I have a couple of databases and all are mainly pdf’s.
Can anyone recommend a decent pdf compressor and is there a possible workflow where pdf that are already in DT3 can be compressed (or do I need to take therm out to compress and then put back in)?
…or is compression not recommended for OCR/search reasons?
You can run it from DT using “Open With…” It does not act on the original document but rather makes a new document which you can then add to DT3 using the share sheet and Group selector. Then you can move the original to DT3 trash using normal means.
Someday I’ll integrate it into an Apple Script (or something) and make a DEVONthink Smart Rule… Starter for that by Dr. Drang Reducing the size of large PDFs - All this
Hope Squeezer developer fixed copy and paste issue with Brave browser generated PDF. I had lots of squeezed PDF files that couldn’t copy and paste information. He said needing time to fix because Brave encodes fonts differently and Preview misinterprets them. Stoped using PDF Squeezer for >1 year in case same issue with other browsers too.
Generating PDF from Brave wasn’t an issue. PDFs can be copy and paste. Problems arise after going through PDF Squeezer where data from a number of PDFs can’t be copied and paste.
I have used IrisCompressor, which came bundled with a scanner. It worked, though my recollection is that it over-compressed files, reducing the quality of images a bit too far. I stopped using it several years ago when DT’s PDF generator was improved. If I wanted to shrink a big file from years ago, I would probably start by applying DT’s OCR to it, to see whether that did anything useful. Sometimes it does.
I have a workflow that uses PDF Pen Pro. I’m not sure how to fit the compression part in, but I’m sure you could find something that works Find AppleScript below. Hope it works out.
tell application "PDFpenPro"
open theFile as alias
tell document 1
ocr
repeat while performing ocr
delay 30
end repeat
delay 1
close with saving
end tell
tell application "PDFpenPro"
quit
end tell
end tell
Please enclose code blocks in three backquotes like so
```
Code goes here
```
That makes sure that people can copypaste it with the than available buttons.
I’ve used PDF Shrink with success for many years.

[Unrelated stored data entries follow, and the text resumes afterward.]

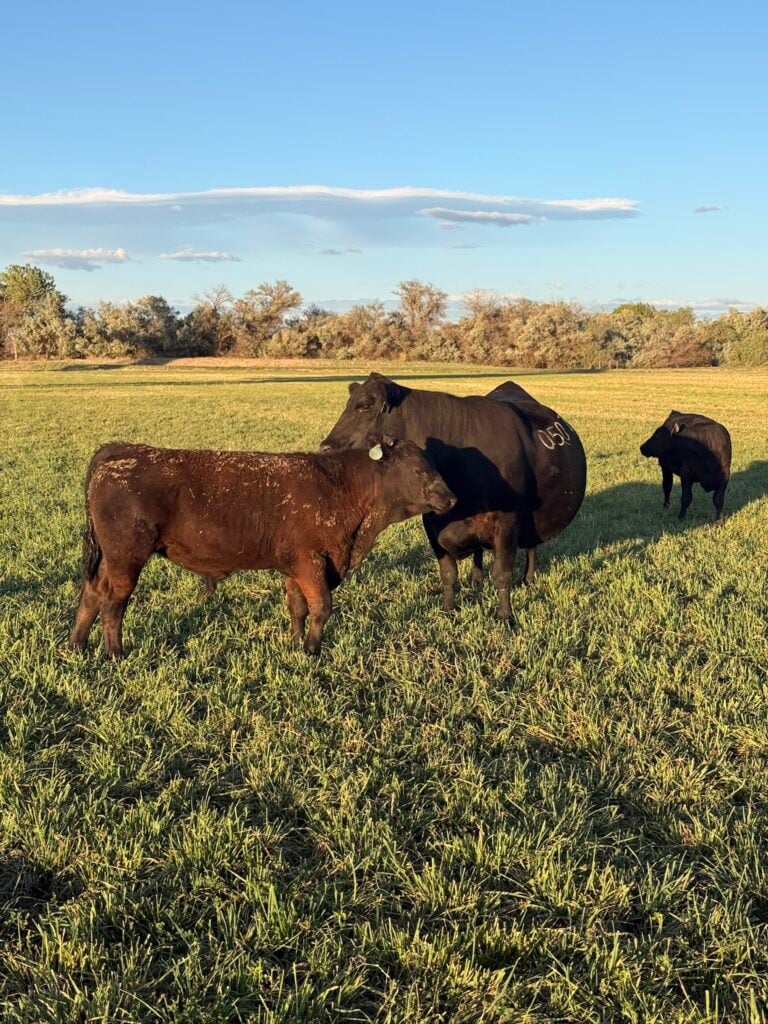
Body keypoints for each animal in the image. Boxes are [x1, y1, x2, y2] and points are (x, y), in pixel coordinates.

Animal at [69, 437, 455, 659]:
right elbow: (321, 608)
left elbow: (298, 608)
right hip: (126, 558)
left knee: (92, 594)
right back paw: (115, 654)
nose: (451, 498)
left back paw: (77, 646)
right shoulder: (312, 562)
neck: (341, 486)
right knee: (114, 603)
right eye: (420, 470)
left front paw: (296, 644)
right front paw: (312, 651)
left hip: (110, 560)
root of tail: (121, 451)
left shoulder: (297, 567)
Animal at [320, 373, 587, 622]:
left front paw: (505, 617)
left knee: (531, 546)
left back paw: (528, 579)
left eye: (365, 405)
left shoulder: (508, 520)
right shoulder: (433, 523)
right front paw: (448, 610)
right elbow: (448, 573)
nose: (325, 447)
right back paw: (477, 582)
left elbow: (502, 574)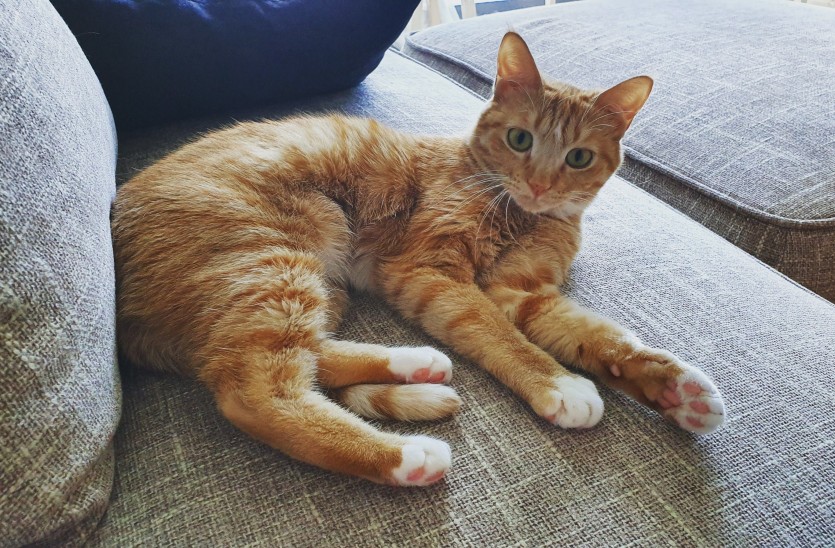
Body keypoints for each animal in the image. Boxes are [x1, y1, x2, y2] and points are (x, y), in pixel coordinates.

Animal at [112, 32, 725, 487]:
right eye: (520, 140)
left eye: (577, 158)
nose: (540, 185)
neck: (518, 211)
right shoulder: (431, 271)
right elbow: (498, 334)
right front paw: (560, 384)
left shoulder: (523, 292)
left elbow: (597, 335)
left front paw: (671, 387)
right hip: (275, 262)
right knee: (255, 390)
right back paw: (405, 456)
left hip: (313, 283)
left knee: (303, 353)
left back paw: (413, 366)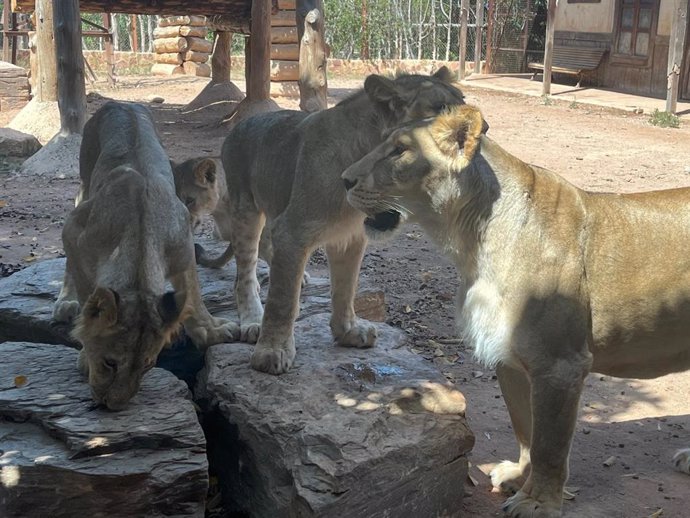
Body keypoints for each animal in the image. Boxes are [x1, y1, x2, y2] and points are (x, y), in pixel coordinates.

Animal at [53, 101, 239, 410]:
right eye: (110, 363)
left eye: (148, 365)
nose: (113, 406)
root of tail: (120, 103)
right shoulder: (75, 230)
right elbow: (85, 289)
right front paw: (84, 352)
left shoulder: (183, 245)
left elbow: (193, 293)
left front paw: (209, 330)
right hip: (84, 185)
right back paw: (65, 301)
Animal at [214, 67, 462, 376]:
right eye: (441, 109)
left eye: (463, 101)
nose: (485, 128)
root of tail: (239, 125)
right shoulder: (293, 231)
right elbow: (283, 301)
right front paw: (272, 351)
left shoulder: (350, 236)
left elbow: (346, 287)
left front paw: (348, 332)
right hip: (245, 210)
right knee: (244, 273)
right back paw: (252, 320)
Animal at [342, 103, 688, 516]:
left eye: (400, 150)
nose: (343, 180)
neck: (470, 243)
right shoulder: (510, 359)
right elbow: (526, 430)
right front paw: (520, 478)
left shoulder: (560, 364)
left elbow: (549, 444)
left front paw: (537, 502)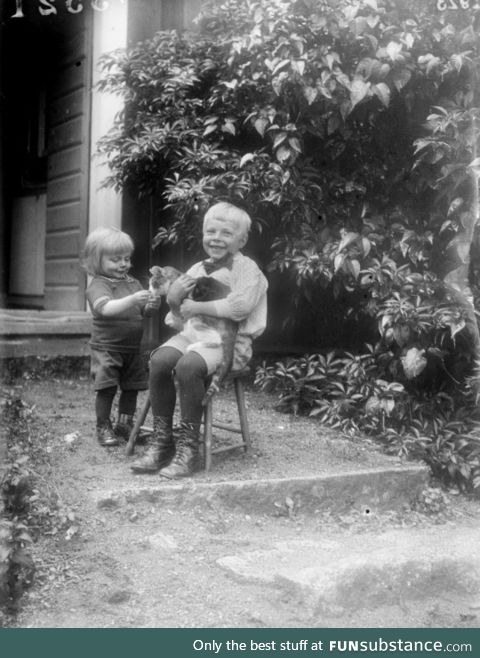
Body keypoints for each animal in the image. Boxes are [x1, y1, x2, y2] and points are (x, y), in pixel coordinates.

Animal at [146, 266, 236, 400]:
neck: (174, 279)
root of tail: (233, 325)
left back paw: (192, 345)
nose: (148, 291)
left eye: (152, 283)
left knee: (216, 339)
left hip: (197, 316)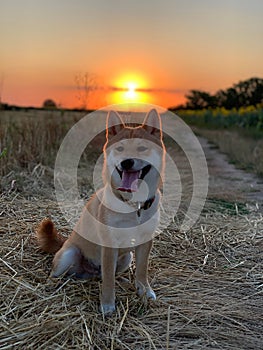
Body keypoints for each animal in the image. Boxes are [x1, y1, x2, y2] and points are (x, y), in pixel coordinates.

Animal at [36, 108, 166, 314]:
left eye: (141, 148)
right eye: (120, 149)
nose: (126, 162)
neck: (133, 205)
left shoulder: (145, 240)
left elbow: (141, 269)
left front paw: (144, 290)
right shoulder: (109, 243)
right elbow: (108, 280)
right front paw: (107, 304)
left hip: (126, 258)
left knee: (101, 274)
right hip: (69, 255)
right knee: (58, 274)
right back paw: (52, 285)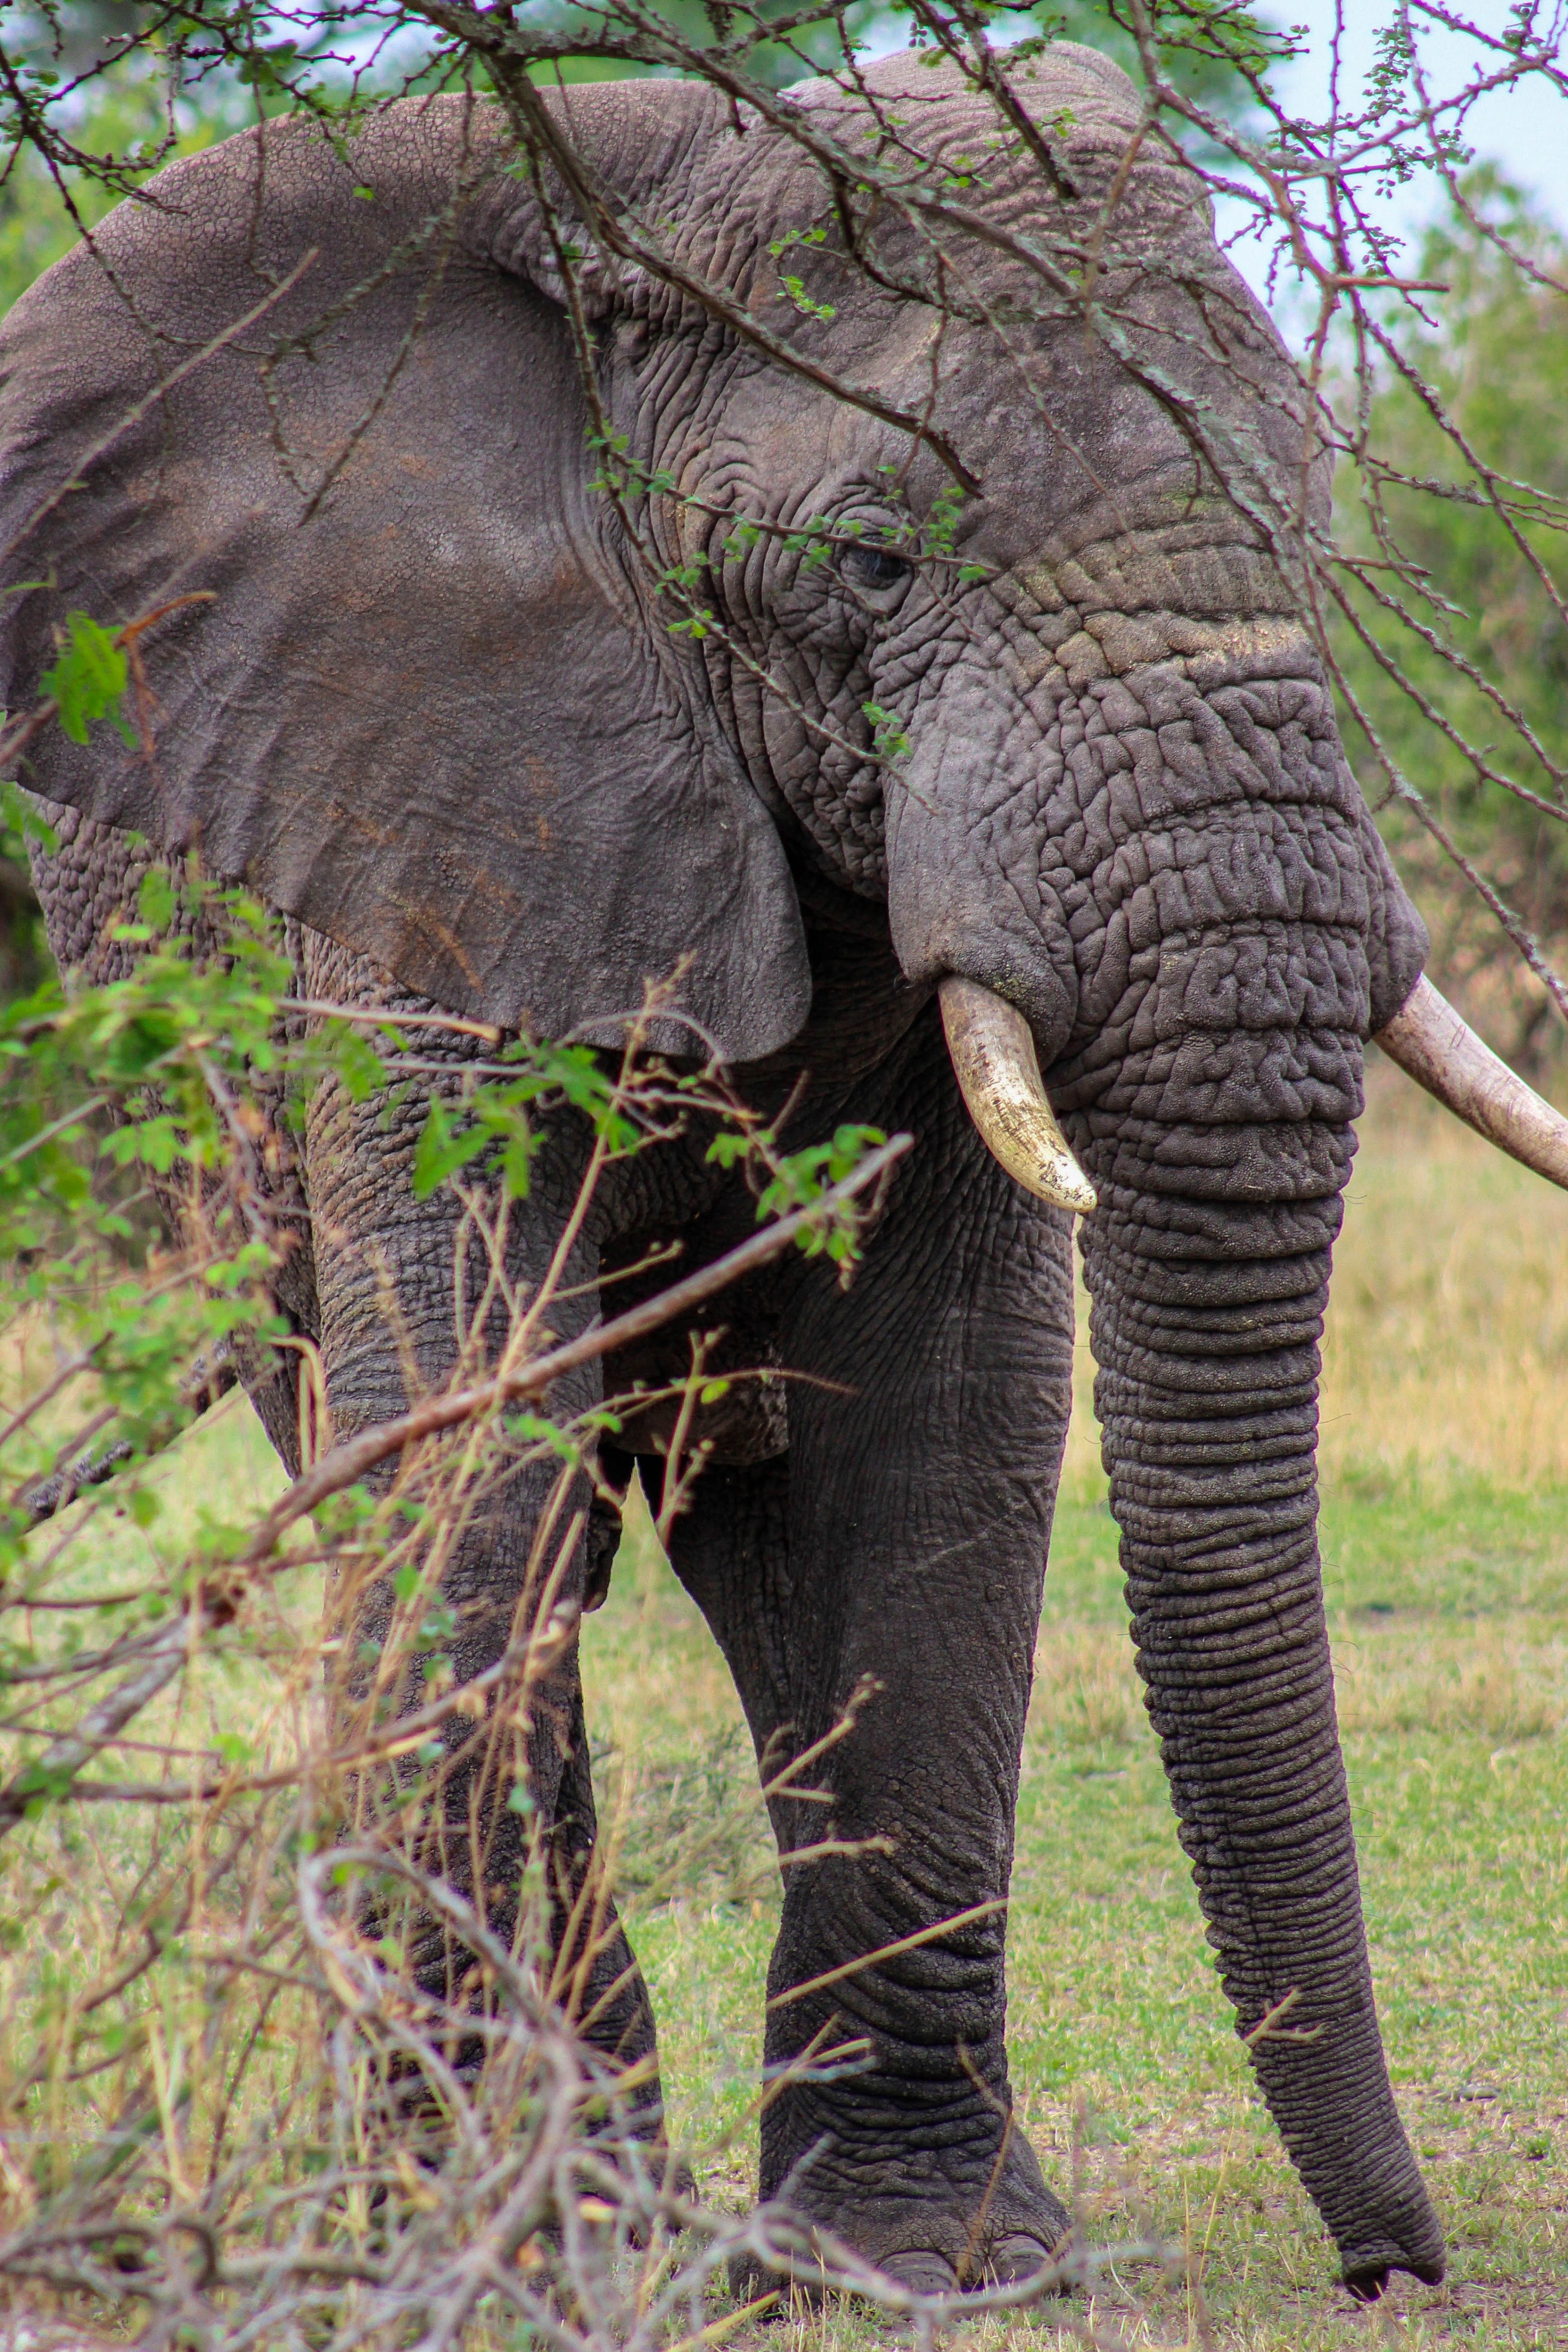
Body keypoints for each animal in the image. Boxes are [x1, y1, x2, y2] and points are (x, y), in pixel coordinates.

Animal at [6, 32, 1561, 2314]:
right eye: (874, 566)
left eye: (1304, 514)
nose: (1393, 2265)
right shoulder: (407, 838)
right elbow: (468, 1441)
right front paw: (493, 2251)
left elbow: (927, 1429)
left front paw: (917, 2264)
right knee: (490, 1518)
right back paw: (568, 2206)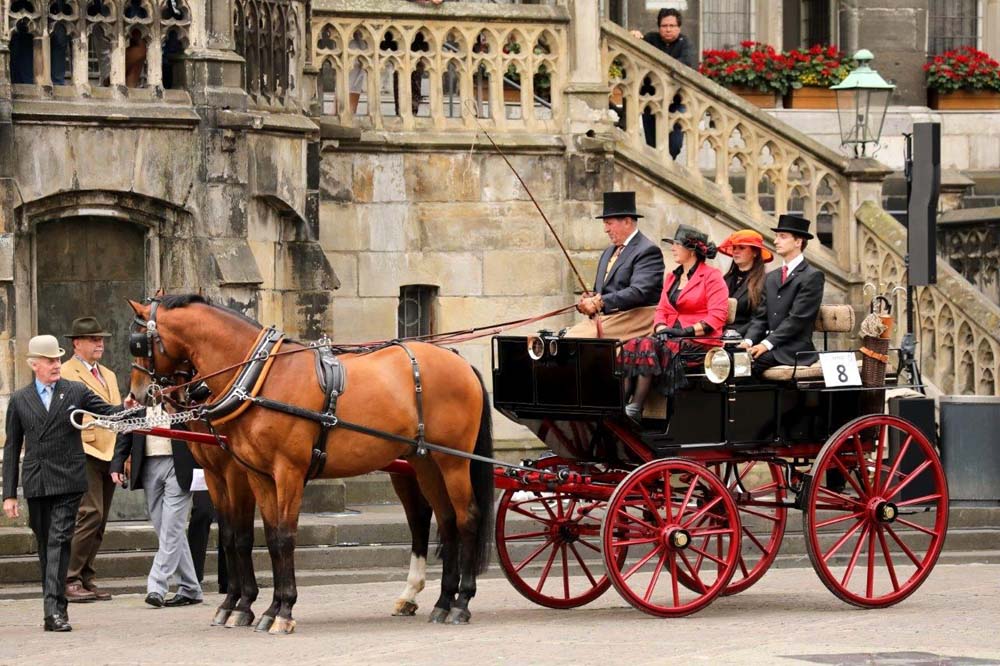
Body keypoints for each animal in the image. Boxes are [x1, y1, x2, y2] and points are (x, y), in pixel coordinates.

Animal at [127, 295, 494, 634]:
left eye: (139, 343)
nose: (138, 395)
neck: (259, 378)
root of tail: (459, 362)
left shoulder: (279, 472)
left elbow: (280, 536)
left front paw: (279, 609)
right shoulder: (253, 474)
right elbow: (261, 536)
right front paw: (258, 608)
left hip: (453, 461)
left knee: (466, 518)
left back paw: (461, 602)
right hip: (425, 462)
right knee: (443, 520)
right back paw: (441, 601)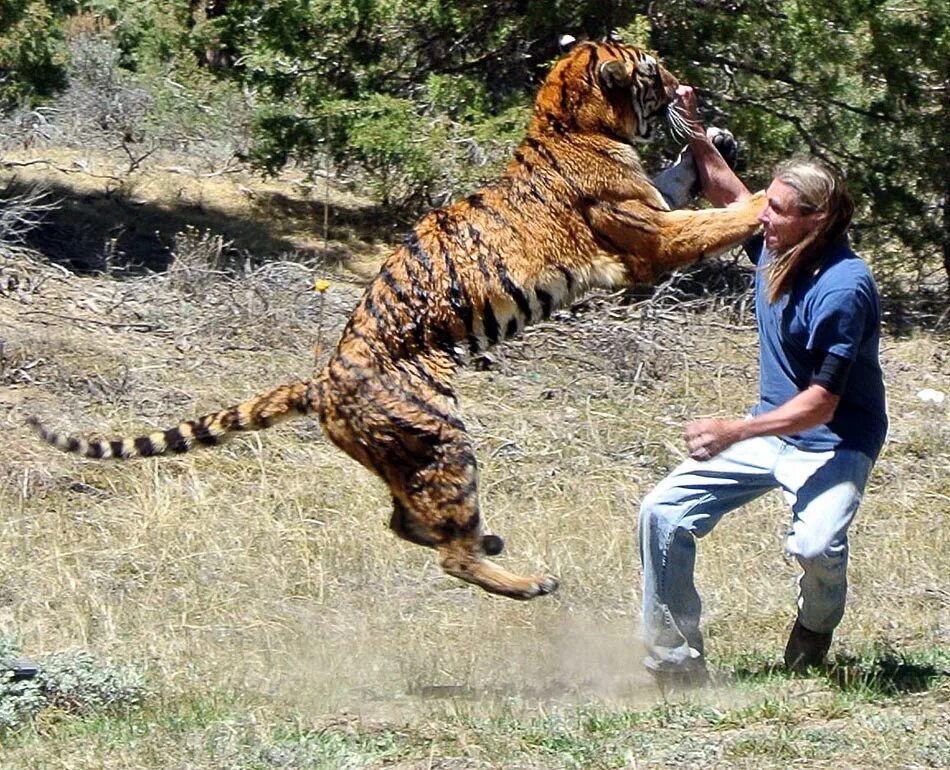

It’s certainly not free, but it works well. I integrated it with a toolbar button in DT. AAppleScript (which I’m sure could be improved) below.
I moved from PDFPen Pro to PDF Expert a while back. PDF Expert is unfortunately not scriptable, but it has a “Reduce File Size…” command that seems to do a decent job.
tell application id "com.devon-technologies.think3"
try
set this_selection to the selection
if this_selection is {} then error "Please select one or more PDFs to shrink."
repeat with this_item in this_selection
if the type of this_item is equal to PDF document then
try
set this_image to the image of this_item
tell application "PDF Shrink"
set this_file to process this_image using "DEVONthink medium quality"
end tell
synchronize record this_item
end try
end if
end repeat
on error error_message number error_number
if the error_number is not -128 then display alert "DEVONthink Pro" message error_message as warning
end try
end tell
“DEVONthink medium quality” refers to a preset I’ve created in PDF Shrink, one of whose settings is to overwrite the original file.
Neither did I mention this syntax anywhere (nor do I think that this is a common way to specify language for code highlighting, if that’s what you had in mind), nor do I know what you mean by “doesn’t work”, since you did use this syntax and the code appears as code.
I’m sorry if that came across as snarky. That was not my intention. I meant merely to note jokingly that we don’t get the correct highlighting for AppleScript.
The option to specify a language for code blocks appears in Fletcher Penney’s MultiMarkdown (see the “Raw source” section) and probably isn’t standard Markdown (and yes I know there are many variants too). In any case I can’t get it to work in Fletcher’s own MultiMarkdown Composer.
In fact I should have kept quiet altogether. I see that PDF Squeezer costs a lot less than PDF Shrink, and that Blanc has already addressed the scripting issue much better than I could.
I’m not sure that discourse uses MultiMarkdown. I was thinking of the usual HTML highlighters like Prism. Those use language-xxx or simply xxx after the code fence start.
In any case, I’ve never noticed any special or useful difference in the highlighting here, regardless of the language I specified.
Edit Found this on the discourse site:
It seems that they want a space between the codeblock fence and the language name. Also, the possible languages are determined by the site admin and must probably be written in all lower case.